The 'future' is here at BMC, with new surgical robot and exoskeleton technology
PITTSFIELD — Dr. Marcella Bradway got her first glimpse at robotic surgery during a conference in 1999.
"I said, `Oh my God, that's the future,'" said Bradway, chairwoman of the surgery department at Berkshire Medical Center.
For Bradway, who specializes in colorectal surgery, the future has arrived.
BMC officials this week unveiled the robot that will allow her to take advantage of the technology, which she expects will also speed up her patient's recovery times.
The surgery department has welcomed a $2.1 million da Vinci robot to the hospital, an upgrade from its previous version.
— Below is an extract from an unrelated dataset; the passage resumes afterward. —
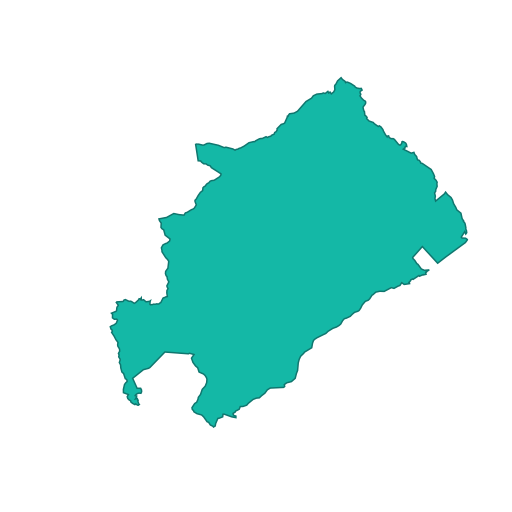 the district of Alesd, Bihor, Romania, rotated 230°
{"feature_id": "2599482B2208634986084", "entity_name": "Alesd", "entity_type": "district", "adm_level": 2, "iso_a3": "ROU", "parent_name": "Romania", "parent_adm1": "Bihor", "projection": "robinson", "projection_center": [22.42, 47.104], "detail": "fine", "context": "isolated", "style": "filled", "palette": "teal", "viewbox_px": 512, "rotation_deg": 230, "n_neighbors": 0, "source": "geoboundaries", "source_scale": "gbopen_adm2", "svg_char_len": 6111}
<svg xmlns="http://www.w3.org/2000/svg" viewBox="0 0 512 512"><g transform="rotate(230 256 256)"><path d="M337.9,435.8L337.7,431.0L336.3,427.7L336.1,426.1L335.6,425.4L332.7,423.3L331.7,420.9L331.8,417.9L334.0,418.1L334.1,416.5L335.9,416.9L336.0,413.5L337.7,412.3L337.9,411.1L340.9,406.7L341.9,402.9L341.2,400.0L342.2,393.6L340.2,380.8L341.0,377.0L343.4,373.1L342.9,371.0L342.4,370.3L342.9,369.9L342.1,368.9L339.4,363.3L339.7,362.0L340.6,359.9L340.0,353.9L338.9,353.2L338.3,351.1L338.6,349.7L337.7,348.3L338.5,345.4L338.2,344.3L339.0,342.9L339.5,340.9L340.9,340.4L342.0,336.3L343.0,335.1L343.6,333.9L344.5,329.7L344.4,328.6L345.2,327.6L347.3,323.4L347.8,317.6L348.7,313.4L349.3,312.4L349.6,310.6L350.4,309.3L350.5,308.0L352.9,307.1L358.7,302.9L359.2,301.7L359.8,301.1L364.9,298.4L372.4,292.7L373.7,290.8L374.5,287.4L375.1,286.5L378.5,284.0L380.1,282.2L380.3,281.5L366.1,272.9L364.3,274.7L363.0,274.6L360.3,275.2L358.6,277.0L356.7,277.4L354.5,278.9L352.4,278.6L341.5,282.0L341.2,281.9L340.5,280.9L340.1,279.0L340.9,272.6L342.3,270.4L342.8,269.0L342.4,266.9L342.8,265.2L342.7,263.8L342.2,262.1L342.5,260.6L342.4,259.3L340.4,257.1L340.5,254.3L339.5,250.6L338.0,246.7L337.9,245.1L336.9,244.3L333.5,243.1L332.3,239.3L332.5,237.6L333.0,236.3L333.7,231.3L334.4,229.6L333.6,227.1L337.2,223.6L341.4,220.3L343.0,212.3L346.8,205.5L345.2,204.8L342.1,204.5L339.0,201.6L337.4,201.5L335.3,202.1L330.4,199.8L324.3,201.1L323.0,199.5L323.1,195.9L323.6,194.9L324.3,191.9L323.1,188.8L320.3,187.3L319.7,186.7L312.8,185.8L310.1,186.0L308.0,185.7L303.3,180.7L302.3,176.9L300.7,175.3L298.7,174.5L297.5,174.6L295.1,173.2L292.2,172.6L290.4,168.5L289.3,168.0L287.6,167.7L286.8,165.6L285.1,164.0L281.9,162.0L282.8,160.3L282.8,159.3L283.2,158.9L283.5,157.7L281.5,153.1L281.8,151.9L281.7,150.9L282.2,150.0L283.1,149.3L283.8,147.8L285.0,146.5L285.3,145.5L286.5,143.8L287.2,143.7L289.0,145.4L289.6,146.3L289.7,145.3L291.6,142.3L294.8,141.8L295.4,140.5L296.5,139.6L296.9,140.6L297.7,141.2L297.4,140.0L298.4,139.0L297.9,138.0L297.7,133.9L298.0,132.3L301.1,131.4L302.1,130.8L302.9,129.6L306.6,127.9L307.1,126.4L306.7,125.6L306.7,124.8L310.3,119.9L310.2,119.1L307.0,118.9L306.6,118.6L306.3,117.0L305.7,116.0L303.8,114.1L303.6,113.2L305.1,108.5L303.5,108.6L300.9,106.3L298.6,106.8L297.2,108.7L295.9,108.7L294.3,105.7L294.5,102.9L295.3,100.6L295.5,98.9L293.1,97.9L292.3,98.2L290.7,97.6L290.3,96.3L285.9,95.8L281.9,94.9L278.5,94.7L276.9,92.9L275.7,92.2L272.6,91.7L270.7,90.4L269.8,88.0L268.2,87.5L267.0,86.0L264.4,85.6L263.7,85.1L262.2,82.8L259.7,82.3L257.2,80.5L253.3,78.7L251.0,79.0L246.0,77.0L245.2,77.4L243.9,77.4L242.7,76.6L242.6,74.8L242.1,72.7L239.1,68.7L236.5,66.6L231.9,69.2L231.0,66.9L229.3,66.2L227.7,66.2L225.6,66.9L224.6,66.3L222.5,66.7L220.0,67.7L220.1,68.7L217.9,69.4L217.3,70.0L217.3,71.2L218.1,71.1L221.2,72.4L221.2,72.9L223.3,73.4L224.0,71.8L224.5,73.2L225.4,74.6L226.7,73.7L227.0,74.4L226.9,76.5L226.3,78.1L224.8,79.6L225.5,81.1L227.0,82.2L228.8,82.6L231.1,79.9L241.6,82.9L241.3,96.7L239.0,101.6L238.8,103.1L241.0,124.5L224.5,141.4L224.3,142.5L220.4,145.2L219.2,140.9L215.0,139.3L210.6,139.0L207.9,139.5L203.7,137.8L199.4,139.9L197.3,140.2L194.5,139.8L193.0,139.1L190.7,136.8L188.9,133.4L188.4,129.1L185.6,124.5L184.8,121.0L183.5,119.4L182.1,116.5L182.4,114.2L181.0,109.5L179.5,108.6L177.4,108.7L176.6,108.3L173.2,109.4L169.2,112.2L166.3,112.5L160.5,112.0L159.0,112.8L155.9,112.4L153.2,113.6L152.3,113.5L152.0,115.5L153.6,117.4L156.1,122.4L155.3,123.8L154.2,127.1L156.0,129.0L155.4,129.9L148.4,134.0L145.1,136.7L146.3,137.7L147.8,136.7L149.0,136.5L150.2,137.3L149.8,139.6L150.3,140.7L149.4,144.6L150.8,147.2L149.1,149.3L147.7,153.0L148.1,155.3L148.0,161.6L146.9,164.9L145.2,167.4L145.4,170.6L145.2,174.6L146.2,178.7L145.7,182.0L137.6,192.7L137.6,194.1L139.3,195.0L139.1,198.1L137.0,202.4L137.1,207.4L140.0,211.4L141.6,214.3L147.0,219.7L149.1,222.7L150.5,225.7L150.8,230.1L151.2,231.2L149.9,239.7L152.9,243.3L154.3,245.7L154.5,247.2L154.2,250.1L151.8,259.9L152.0,262.8L151.2,268.4L149.9,271.9L149.4,274.8L149.4,277.1L150.8,280.8L151.2,283.4L150.3,285.3L149.2,289.4L149.5,292.3L149.5,295.3L148.2,298.5L148.0,299.9L148.7,302.5L150.2,305.9L151.0,310.6L150.0,313.5L150.1,315.5L151.4,319.7L151.2,320.7L151.3,324.6L149.4,328.2L146.5,331.4L144.8,339.3L142.5,340.9L141.6,345.5L140.9,347.3L141.9,350.5L139.0,351.2L136.1,355.9L136.6,356.2L137.5,356.1L137.7,358.5L138.2,359.1L138.2,359.4L137.7,361.3L137.1,361.4L136.3,368.3L135.4,368.3L134.3,372.0L134.0,371.9L133.5,372.9L132.7,374.5L134.2,375.2L134.1,376.0L134.5,376.0L134.0,379.8L136.8,375.8L139.8,374.3L145.5,374.7L146.8,374.3L150.6,374.8L153.2,374.6L154.2,375.1L156.3,389.5L133.7,390.5L133.3,400.9L131.7,425.0L132.4,427.9L132.8,428.5L134.9,428.0L137.3,425.4L138.5,425.4L140.5,431.5L138.0,430.8L138.4,432.4L140.3,433.6L141.8,434.0L142.7,434.9L146.1,436.8L147.4,437.2L149.1,437.1L149.3,437.6L152.1,437.9L157.1,440.5L162.3,439.5L164.8,440.3L169.0,441.0L172.6,442.5L175.5,443.0L179.8,442.2L183.1,442.3L182.5,440.2L182.6,428.9L185.0,430.0L186.5,431.8L189.6,433.4L190.0,435.1L191.4,436.5L192.9,439.5L195.2,441.1L196.1,442.2L198.5,442.6L201.0,442.4L202.1,443.9L205.2,444.9L209.7,445.8L220.0,442.9L221.4,441.9L222.3,442.4L224.3,442.5L225.8,441.6L227.8,442.3L228.4,442.8L230.2,443.0L231.6,442.8L233.9,443.6L235.0,441.0L243.2,437.5L243.2,439.1L242.9,439.5L243.7,440.3L243.8,441.5L243.4,441.4L242.9,441.9L244.9,443.0L246.4,443.2L248.6,442.5L249.6,441.8L249.7,441.3L248.8,440.3L248.1,438.2L248.5,437.4L250.0,436.9L256.4,437.0L257.8,436.5L258.6,435.4L259.6,434.7L261.2,434.2L262.8,434.8L263.4,433.7L263.0,433.0L265.5,433.1L269.7,433.9L271.3,434.5L274.6,434.7L276.5,434.1L276.6,432.9L281.6,431.6L282.8,431.7L286.7,429.4L290.0,429.1L290.5,429.3L290.8,430.2L292.9,430.2L293.7,429.8L297.1,432.0L297.5,431.8L298.1,432.0L300.9,433.4L301.4,434.1L302.0,436.9L302.7,438.4L303.9,439.2L304.7,439.2L306.0,438.6L309.4,438.3L311.9,438.6L312.1,439.5L312.6,440.3L314.0,440.5L314.9,441.3L315.1,441.8L314.9,443.9L316.7,444.4L317.7,443.0L319.9,441.2L321.7,440.6L322.7,440.8L327.3,439.4L330.3,437.9L330.9,437.3L331.2,436.1L332.5,436.5L335.7,435.7L337.9,435.8Z" fill="#14b8a6" stroke="#0f766e" stroke-width="1.5"/></g></svg>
For rehabilitation patients who suffer from spinal cord injuries, an EksoGT robotic exoskeleton will help them relearn how to stand and walk.
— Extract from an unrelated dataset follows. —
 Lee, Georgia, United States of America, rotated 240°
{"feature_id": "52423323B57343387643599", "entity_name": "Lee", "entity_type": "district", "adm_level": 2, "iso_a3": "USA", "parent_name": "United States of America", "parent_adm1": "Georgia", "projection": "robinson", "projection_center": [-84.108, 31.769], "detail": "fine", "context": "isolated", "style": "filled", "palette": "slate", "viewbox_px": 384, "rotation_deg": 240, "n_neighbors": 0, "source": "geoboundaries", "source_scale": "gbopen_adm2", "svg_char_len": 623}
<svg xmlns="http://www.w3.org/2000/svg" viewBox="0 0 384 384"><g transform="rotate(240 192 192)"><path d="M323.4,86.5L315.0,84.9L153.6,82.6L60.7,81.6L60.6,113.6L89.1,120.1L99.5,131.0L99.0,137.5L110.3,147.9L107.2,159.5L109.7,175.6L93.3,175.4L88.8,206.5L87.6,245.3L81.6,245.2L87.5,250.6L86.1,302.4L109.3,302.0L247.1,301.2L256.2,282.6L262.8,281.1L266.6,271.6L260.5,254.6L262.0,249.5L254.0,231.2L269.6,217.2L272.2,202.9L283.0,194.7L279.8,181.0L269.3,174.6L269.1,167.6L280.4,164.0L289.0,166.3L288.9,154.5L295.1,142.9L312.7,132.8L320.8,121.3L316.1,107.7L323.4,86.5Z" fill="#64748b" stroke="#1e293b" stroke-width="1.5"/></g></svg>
"This technology is improving, improving, improving all the time," Bradway said.
On Wednesday, the new da Vinci robot was stationed in the hospital's lobby and members of the public took turns using stationary remote controllers to pick up and move coins and dollar bills that were located in what represented a patient's abdomen a few feet away.
While many surgeons at the hospital have been using an older da Vinci robot on their patients since 2008, the equipment wasn't appropriate for Bradway's colorectal surgeries because it was fixed to one area of the abdomen.
The new version can move more freely, with improved binocular vision, so Bradway will begin her training on the machinery next month.
Robotic surgery is minimally invasive and decreases the blood loss in patients because of the magnified view of blood vessels, Bradway said.
The training is an extension of laparoscopic surgery, also minimally invasive, which Bradway already performs on her patients.
For colon procedures, Bradway expects the new da Vinci to be even better than laparoscopic surgery, which uses small instruments in poking motions, because it has "wrist action," she said.
"The new technology moves around the patient like a surgeon," said Josie Gaudette, robotics coordinator at Berkshire Health Systems, parent company of BMC.
By speeding up recovery time, and minimizing blood loss, robotic surgery can also reduce opiate prescriptions, according to Diana Vallone, vice president of surgical services.
"Everyone wants the new toy," Gaudette said of the number of surgeons booking procedure with the machine. "With only one robot they had to wait."
BMC already performs about 300 robotic surgeries a year. With the new robot, wait times may shorten, Gaudette said.
While the robotic technology is a great asset to the hospital, is is not a perfect fit for every surgery, Bradway noted.
"Patients who have had a lot of previous surgeries may not be good candidates," she said.
Robotic surgeries are ideal for the cases where surgeons need a magnified vision of the incision. For some patients coming in for a minor surgery, the equipment may be overkill, officials said.
Doctors, nurses and members of the public were drawn away from the surgery equipment Wednesday, when rehab patient Travis Chuck demonstrated how the exoskeleton may assist in his recovery from an incomplete spinal cord injury.
Dozens of people gathered in the lobby of the hospital, when Chuck was moved from his wheelchair to the $160,000 piece of equipment, which allowed him to stand and walk across the room on his own.
Through rehabilitation work, the exoskeleton helps patients with spinal cord injuries, who are unable to walk on their own, relearn the process while exercising the unused muscles, according to Dr. Jessica Dellaghelfa, a doctor of physical therapy at the hospital.
Its software allows physical therapists to alter the level of the assistance it provides the patients, she said.
Chuck, who suffered an incomplete spinal cord injury in July 2017, uses maximum assist.
"If it notices someone is slacking somewhere, it will speed up," she said.
It also decreases the number of people needed to help a patient practice walking, which can be labor intensive, Dellaghelfa said.
The hospital has used the exoskeleton on three patients so far, but Dellaghelfa expects that 15 outpatients are eligible for it.